Wal-Mart was barred from these big blue cities because a coalition of unions, liberals, and environmentalists, including a large slice of those elected officials representing African American and Latino communities, said no. More recently, though, Wal-Mart has been banging on these doors again -- this time around, marketing itself as an environmentally sensitive, job-providing panacea for urban America. While doing nothing to alter its exploitative labor practices, Wal-Mart has worked hard to woo an incongruous collection of liberal constituencies, including enviros, building-trade unions, and inner-city pols. They’ve gained a limited entry -- one store here, another there -- to some cities they couldn’t crack half a decade ago. Whether they can gain more -- flooding into the cities and bringing down the wages of hundreds of thousands of unionized urban grocery workers in the process -- remains to be seen.

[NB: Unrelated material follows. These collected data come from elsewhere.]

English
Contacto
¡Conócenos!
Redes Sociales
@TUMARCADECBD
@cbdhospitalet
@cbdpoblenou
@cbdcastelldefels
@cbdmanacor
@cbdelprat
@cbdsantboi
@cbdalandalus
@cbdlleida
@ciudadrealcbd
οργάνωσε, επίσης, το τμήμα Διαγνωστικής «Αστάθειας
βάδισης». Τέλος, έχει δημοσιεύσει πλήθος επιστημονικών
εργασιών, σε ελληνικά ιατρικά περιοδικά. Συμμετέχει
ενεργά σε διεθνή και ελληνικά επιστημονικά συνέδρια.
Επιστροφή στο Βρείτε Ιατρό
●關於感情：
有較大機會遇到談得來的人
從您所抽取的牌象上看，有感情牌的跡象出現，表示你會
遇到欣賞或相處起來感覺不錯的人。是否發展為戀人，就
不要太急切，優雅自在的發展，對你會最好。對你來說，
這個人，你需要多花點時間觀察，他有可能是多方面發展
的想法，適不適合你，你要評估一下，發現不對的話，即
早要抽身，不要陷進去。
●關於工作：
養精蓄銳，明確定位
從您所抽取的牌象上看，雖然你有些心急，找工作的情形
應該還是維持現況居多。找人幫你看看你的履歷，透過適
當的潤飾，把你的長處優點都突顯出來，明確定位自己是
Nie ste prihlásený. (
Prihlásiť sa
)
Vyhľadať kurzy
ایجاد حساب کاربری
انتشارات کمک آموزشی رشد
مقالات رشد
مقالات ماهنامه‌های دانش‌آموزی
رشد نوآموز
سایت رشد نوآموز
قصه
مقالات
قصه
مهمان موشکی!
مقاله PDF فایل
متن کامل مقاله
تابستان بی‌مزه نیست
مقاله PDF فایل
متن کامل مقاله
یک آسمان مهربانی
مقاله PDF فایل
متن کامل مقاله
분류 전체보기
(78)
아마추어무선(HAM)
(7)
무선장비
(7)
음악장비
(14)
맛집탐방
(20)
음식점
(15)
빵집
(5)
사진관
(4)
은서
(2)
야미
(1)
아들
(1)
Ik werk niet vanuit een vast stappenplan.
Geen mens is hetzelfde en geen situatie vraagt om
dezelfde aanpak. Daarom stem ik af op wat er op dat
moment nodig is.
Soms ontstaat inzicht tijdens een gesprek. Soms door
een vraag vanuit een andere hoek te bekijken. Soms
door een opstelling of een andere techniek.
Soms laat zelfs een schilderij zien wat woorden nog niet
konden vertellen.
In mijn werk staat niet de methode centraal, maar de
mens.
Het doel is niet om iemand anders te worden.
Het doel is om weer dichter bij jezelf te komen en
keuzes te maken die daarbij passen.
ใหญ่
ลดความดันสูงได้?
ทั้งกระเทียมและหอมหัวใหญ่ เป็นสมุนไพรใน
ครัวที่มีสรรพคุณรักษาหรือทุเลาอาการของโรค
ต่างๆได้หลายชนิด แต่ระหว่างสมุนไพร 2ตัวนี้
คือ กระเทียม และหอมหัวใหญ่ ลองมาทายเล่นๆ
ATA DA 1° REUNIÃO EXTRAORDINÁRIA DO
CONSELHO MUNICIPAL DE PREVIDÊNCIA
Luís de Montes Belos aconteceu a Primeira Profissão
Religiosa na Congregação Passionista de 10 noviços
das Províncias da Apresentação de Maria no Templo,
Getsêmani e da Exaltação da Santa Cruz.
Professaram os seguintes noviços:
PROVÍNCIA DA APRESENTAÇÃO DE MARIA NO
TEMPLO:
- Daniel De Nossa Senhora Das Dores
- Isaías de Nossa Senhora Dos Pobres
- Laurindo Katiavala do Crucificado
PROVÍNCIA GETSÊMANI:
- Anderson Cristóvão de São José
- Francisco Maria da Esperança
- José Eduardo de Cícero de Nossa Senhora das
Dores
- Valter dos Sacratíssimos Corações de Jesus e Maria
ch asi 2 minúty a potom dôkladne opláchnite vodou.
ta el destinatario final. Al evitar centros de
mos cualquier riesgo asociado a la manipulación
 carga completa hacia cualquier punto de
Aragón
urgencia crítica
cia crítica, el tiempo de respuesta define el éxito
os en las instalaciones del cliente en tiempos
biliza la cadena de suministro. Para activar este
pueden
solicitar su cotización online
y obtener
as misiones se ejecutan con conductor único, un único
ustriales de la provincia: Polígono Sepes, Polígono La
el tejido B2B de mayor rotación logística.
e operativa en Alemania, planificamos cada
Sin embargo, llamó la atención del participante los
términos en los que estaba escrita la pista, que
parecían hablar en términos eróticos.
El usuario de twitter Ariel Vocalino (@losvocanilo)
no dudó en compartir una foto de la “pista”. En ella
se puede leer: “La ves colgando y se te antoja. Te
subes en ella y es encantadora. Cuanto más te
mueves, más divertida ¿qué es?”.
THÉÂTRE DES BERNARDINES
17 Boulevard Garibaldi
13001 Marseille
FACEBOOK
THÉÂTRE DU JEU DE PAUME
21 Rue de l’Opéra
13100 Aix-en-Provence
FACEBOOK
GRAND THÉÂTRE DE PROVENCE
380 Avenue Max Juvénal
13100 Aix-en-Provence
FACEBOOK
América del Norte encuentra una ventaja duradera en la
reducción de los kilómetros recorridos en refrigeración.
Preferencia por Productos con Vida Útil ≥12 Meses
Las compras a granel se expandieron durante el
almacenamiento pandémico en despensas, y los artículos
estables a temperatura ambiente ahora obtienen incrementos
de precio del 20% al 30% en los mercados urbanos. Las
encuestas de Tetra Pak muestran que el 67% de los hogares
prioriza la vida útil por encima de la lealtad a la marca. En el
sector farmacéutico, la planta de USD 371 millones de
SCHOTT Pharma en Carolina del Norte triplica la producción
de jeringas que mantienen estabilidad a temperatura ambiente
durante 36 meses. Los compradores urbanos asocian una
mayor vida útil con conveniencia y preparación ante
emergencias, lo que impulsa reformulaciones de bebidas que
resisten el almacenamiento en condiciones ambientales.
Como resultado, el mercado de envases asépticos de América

Throughout much of the last decade, liberals were able to blunt Wal-Mart’s drive into urban America. Southern California was ground zero in this fight. In 2002, Wal-Mart announced that it wanted to build at least 40 Supercenters in the state, many in Los Angeles and other consumer -- rich coastal regions. Management at such old-line supermarkets as Safeway and Kroger were so fearful of this Wal-Mart invasion that in late 2003, they proposed slashing wages and benefits to meet the new competitive standard set by Wal-Mart if and when the giant retailer built its stores -- precipitating a four-month strike by the United Food and Commercial Workers (UFCW). The strike ended in a decisive defeat for the union’s 70,000 Southern California grocery workers. The chains forced the UFCW to accept a new contract that reduced pensions, capped health-insurance payouts, and instituted a two-tier wage structure that made it almost impossible for new hires to earn a decent wage.
Meanwhile, Wal-Mart barreled ahead with its expansion plans. In Inglewood, a declining African American and Latino city enfolded within Los Angeles, Wal-Mart found the City Council unreceptive. The company then organized and funded a local group called Citizens Committee to Welcome Wal-Mart to Inglewood, which quickly gathered enough signatures to require the city to put on the ballot Wal-Mart’s own 71-page planning document. Voters were asked to approve Wal-Mart’s stores as designed, without possibility of a public hearing or city review.